What the exercise asks: Please start at the first line of the records beneath and quote each line exactly, ending with the line containing "v norme, pruženie".

*** Data for this task ***

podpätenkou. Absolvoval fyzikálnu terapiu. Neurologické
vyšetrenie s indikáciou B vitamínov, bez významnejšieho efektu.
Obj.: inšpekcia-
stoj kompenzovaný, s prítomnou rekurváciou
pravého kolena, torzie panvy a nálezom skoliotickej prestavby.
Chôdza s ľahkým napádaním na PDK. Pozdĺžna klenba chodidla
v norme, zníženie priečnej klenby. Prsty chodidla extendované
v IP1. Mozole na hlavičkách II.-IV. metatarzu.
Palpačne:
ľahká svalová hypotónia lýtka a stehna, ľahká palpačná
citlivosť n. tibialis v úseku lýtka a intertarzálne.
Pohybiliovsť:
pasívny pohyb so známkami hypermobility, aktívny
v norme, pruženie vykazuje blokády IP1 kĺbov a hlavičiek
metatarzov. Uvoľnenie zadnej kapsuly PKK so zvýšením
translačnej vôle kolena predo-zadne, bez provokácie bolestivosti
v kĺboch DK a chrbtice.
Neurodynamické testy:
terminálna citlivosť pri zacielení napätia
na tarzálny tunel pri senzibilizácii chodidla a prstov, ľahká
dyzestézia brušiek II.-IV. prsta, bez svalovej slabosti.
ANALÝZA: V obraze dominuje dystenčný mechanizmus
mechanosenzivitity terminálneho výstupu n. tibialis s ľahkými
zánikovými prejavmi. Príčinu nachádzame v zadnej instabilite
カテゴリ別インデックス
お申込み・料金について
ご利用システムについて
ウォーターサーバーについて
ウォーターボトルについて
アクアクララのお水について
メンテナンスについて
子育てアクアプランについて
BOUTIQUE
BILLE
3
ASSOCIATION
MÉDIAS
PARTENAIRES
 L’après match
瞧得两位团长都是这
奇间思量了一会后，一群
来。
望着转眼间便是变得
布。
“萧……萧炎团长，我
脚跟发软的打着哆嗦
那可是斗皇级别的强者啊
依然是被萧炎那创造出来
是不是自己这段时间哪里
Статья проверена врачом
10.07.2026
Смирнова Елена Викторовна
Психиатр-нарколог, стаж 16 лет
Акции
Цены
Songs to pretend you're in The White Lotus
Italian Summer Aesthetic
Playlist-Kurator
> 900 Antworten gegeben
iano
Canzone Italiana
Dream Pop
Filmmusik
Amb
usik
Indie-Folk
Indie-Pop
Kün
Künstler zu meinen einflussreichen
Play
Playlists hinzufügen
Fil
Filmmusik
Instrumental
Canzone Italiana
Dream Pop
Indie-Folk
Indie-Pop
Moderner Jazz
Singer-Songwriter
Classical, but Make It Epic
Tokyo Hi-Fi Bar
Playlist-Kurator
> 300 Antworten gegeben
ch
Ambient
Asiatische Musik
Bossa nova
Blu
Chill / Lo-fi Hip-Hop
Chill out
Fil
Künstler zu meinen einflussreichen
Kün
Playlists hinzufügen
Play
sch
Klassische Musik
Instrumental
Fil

***

Exercise answer:
podpätenkou. Absolvoval fyzikálnu terapiu. Neurologické
vyšetrenie s indikáciou B vitamínov, bez významnejšieho efektu.
Obj.: inšpekcia-
stoj kompenzovaný, s prítomnou rekurváciou
pravého kolena, torzie panvy a nálezom skoliotickej prestavby.
Chôdza s ľahkým napádaním na PDK. Pozdĺžna klenba chodidla
v norme, zníženie priečnej klenby. Prsty chodidla extendované
v IP1. Mozole na hlavičkách II.-IV. metatarzu.
Palpačne:
ľahká svalová hypotónia lýtka a stehna, ľahká palpačná
citlivosť n. tibialis v úseku lýtka a intertarzálne.
Pohybiliovsť:
pasívny pohyb so známkami hypermobility, aktívny
v norme, pruženie vykazuje blokády IP1 kĺbov a hlavičiek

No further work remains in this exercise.